We plan to provide a further design approach for reconfigurable systems
- Adjustable granularity, based on application demands
- Dynamic reconfiguration as an inherent part of the design
- Library of reusable processing elements for specific application classes
**Evaluation Platform:**
[image:15 align:left]
Scheme of virtual CHannel
[image:14 align:left]
Scheme of Processing Element of VCGRA
[image:13 align:left]
Scheme of VCGRA
###### 3 stage concept:
**1)** Static implementation of a VCGRA using Vivado® synthesis flow
- Showing the possibilities of using VCGRA on an FPGA providing mathematical operations
- Having a running application (SYN – vessel segmentation) to show during review meeting
- Getting baseline values for area and performance
**2)** Reconfigurable implementation of a VCGRA using TLUT synthesis flow
- Showing benefits of reconfiguration using dynamic circuit specialization (area, performance)
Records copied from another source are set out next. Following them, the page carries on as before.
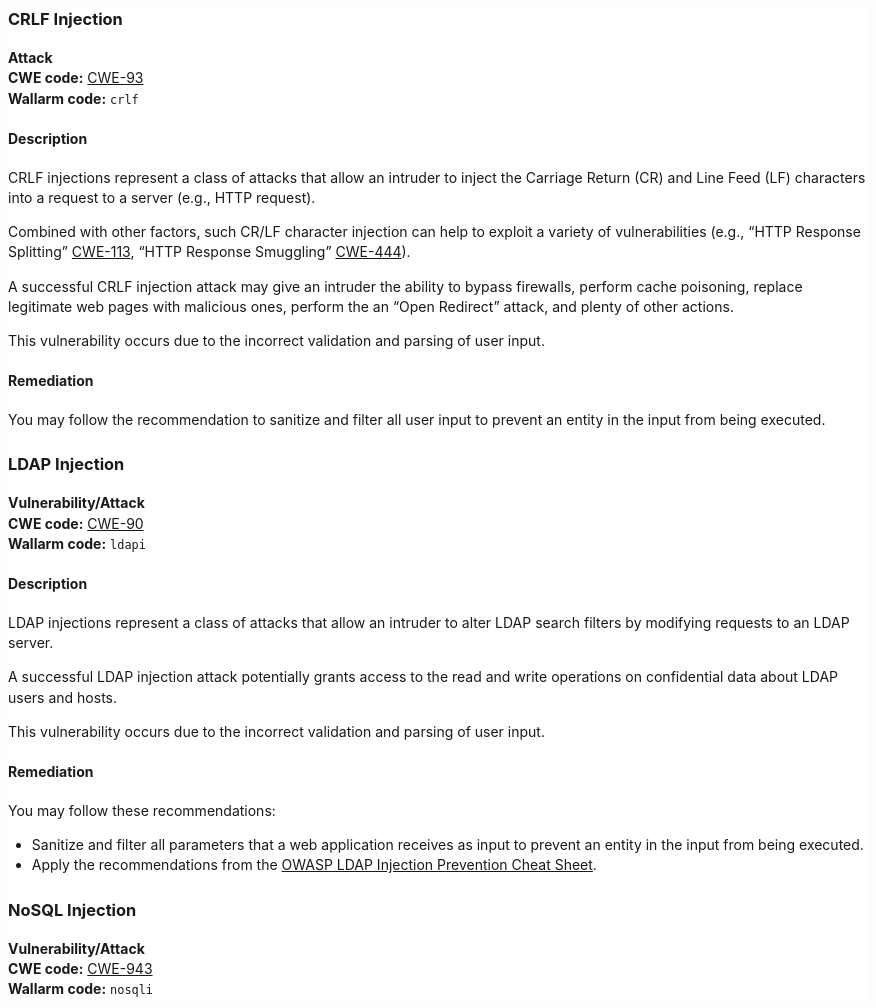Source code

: 
### CRLF Injection

**Attack**<br>
**CWE code:** [CWE-93][cwe-93]<br>
**Wallarm code:** `crlf`

####    Description

CRLF injections represent a class of attacks that allow an intruder to inject the Carriage Return (CR) and Line Feed (LF) characters into a request to a server (e.g., HTTP request).

Combined with other factors, such CR/LF character injection can help to exploit a variety of vulnerabilities (e.g., “HTTP Response Splitting” [CWE-113][cwe-113], “HTTP Response Smuggling” [CWE-444][cwe-444]).

A successful CRLF injection attack may give an intruder the ability to bypass firewalls, perform cache poisoning, replace legitimate web pages with malicious ones, perform the an “Open Redirect” attack, and plenty of other actions. 

This vulnerability occurs due to the incorrect validation and parsing of user input.

####    Remediation

You may follow the recommendation to sanitize and filter all user input to prevent an entity in the input from being executed.


### LDAP Injection

**Vulnerability/Attack**<br>
**CWE code:** [CWE-90][cwe-90]<br>
**Wallarm code:** `ldapi`

####    Description

LDAP injections represent a class of attacks that allow an intruder to alter LDAP search filters by modifying requests to an LDAP server.

A successful LDAP injection attack potentially grants access to the read and write operations on confidential data about LDAP users and hosts.

This vulnerability occurs due to the incorrect validation and parsing of user input.

####    Remediation

You may follow these recommendations:
*   Sanitize and filter all parameters that a web application receives as input to prevent an entity in the input from being executed.
*   Apply the recommendations from the [OWASP LDAP Injection Prevention Cheat Sheet][link-owasp-ldapi-cheatsheet].


### NoSQL Injection

**Vulnerability/Attack**<br>
**CWE code:** [CWE-943][cwe-943]<br>
**Wallarm code:** `nosqli`


[cwe-22]:   https://cwe.mitre.org/data/definitions/22.html
[cwe-78]:   https://cwe.mitre.org/data/definitions/78.html
[cwe-79]:   https://cwe.mitre.org/data/definitions/79.html
[cwe-89]:   https://cwe.mitre.org/data/definitions/89.html
[cwe-90]:   https://cwe.mitre.org/data/definitions/90.html
[cwe-93]:   https://cwe.mitre.org/data/definitions/93.html
[cwe-94]:   https://cwe.mitre.org/data/definitions/94.html
[cwe-113]:  https://cwe.mitre.org/data/definitions/113.html
[cwe-159]:  https://cwe.mitre.org/data/definitions/159.html
[cwe-200]:  https://cwe.mitre.org/data/definitions/200.html
[cwe-209]:  https://cwe.mitre.org/data/definitions/209.html
[cwe-215]:  https://cwe.mitre.org/data/definitions/215.html
[cwe-288]:  https://cwe.mitre.org/data/definitions/288.html
[cwe-307]:  https://cwe.mitre.org/data/definitions/307.html
[cwe-352]:  https://cwe.mitre.org/data/definitions/352.html
[cwe-425]:  https://cwe.mitre.org/data/definitions/425.html
[cwe-444]:  https://cwe.mitre.org/data/definitions/444.html
[cwe-511]:  https://cwe.mitre.org/data/definitions/511.html
[cwe-521]:  https://cwe.mitre.org/data/definitions/521.html
[cwe-538]:  https://cwe.mitre.org/data/definitions/538.html
[cwe-541]:  https://cwe.mitre.org/data/definitions/541.html
[cwe-548]:  https://cwe.mitre.org/data/definitions/548.html
[cwe-601]:  https://cwe.mitre.org/data/definitions/601.html
[cwe-611]:  https://cwe.mitre.org/data/definitions/611.html
[cwe-799]:  https://cwe.mitre.org/data/definitions/799.html
[cwe-639]:  https://cwe.mitre.org/data/definitions/639.html
[cwe-918]:  https://cwe.mitre.org/data/definitions/918.html
[cwe-943]:  https://cwe.mitre.org/data/definitions/943.html
[link-cwe]: https://cwe.mitre.org/
[link-owasp-csrf-cheatsheet]:               https://cheatsheetseries.owasp.org/cheatsheets/Cross-Site_Request_Forgery_Prevention_Cheat_Sheet.html
[link-owasp-xxe-cheatsheet]:                https://cheatsheetseries.owasp.org/cheatsheets/XML_External_Entity_Prevention_Cheat_Sheet.html
[link-owasp-xss-cheatsheet]:                https://cheatsheetseries.owasp.org/cheatsheets/Cross_Site_Scripting_Prevention_Cheat_Sheet.html
[link-owasp-idor-cheatsheet]:               https://cheatsheetseries.owasp.org/cheatsheets/Insecure_Direct_Object_Reference_Prevention_Cheat_Sheet.html
[link-owasp-ssrf-cheatsheet]:               https://cheatsheetseries.owasp.org/cheatsheets/Server_Side_Request_Forgery_Prevention_Cheat_Sheet.html
[link-owasp-auth-cheatsheet]:               https://cheatsheetseries.owasp.org/cheatsheets/Authentication_Cheat_Sheet.html
[link-owasp-ldapi-cheatsheet]:              https://cheatsheetseries.owasp.org/cheatsheets/LDAP_Injection_Prevention_Cheat_Sheet.html
[link-owasp-sqli-cheatsheet]:               https://cheatsheetseries.owasp.org/cheatsheets/SQL_Injection_Prevention_Cheat_Sheet.html
[link-ptrav-mitigation]:                    https://www.checkmarx.com/knowledge/knowledgebase/path-traversal
[link-wl-process-time-limit-directive]:     admin-en/configure-parameters-en.md#wallarm_process_time_limit
[doc-vpatch]:   user-guides/rules/vpatch-rule.md
[anchor-main-list]:     #the-main-list-of-attacks-and-vulnerabilities        
[anchor-special-list]:  #the-list-of-special-attacks-and-vulnerabilities
[anchor-brute]: #brute-force-attack
[anchor-rce]:   #remote-code-execution-rce
[anchor-ssrf]:  #server-side-request-forgery-ssrf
- Having a running application on a physical FPGA
**3)** Reconfigurable implementation of a VCGRA using TCON synthesis flow
- Showing final tool flow providing information about area benefits on a hypothetical FPGA
**Resources:**
We work with Xilinx Vendor tools (Vivado, ISE) and we plan to implement our design on a Zedboard or a VirtexV. This is caused by the fact, that the TLUT tool flow is currently only supported on these platforms.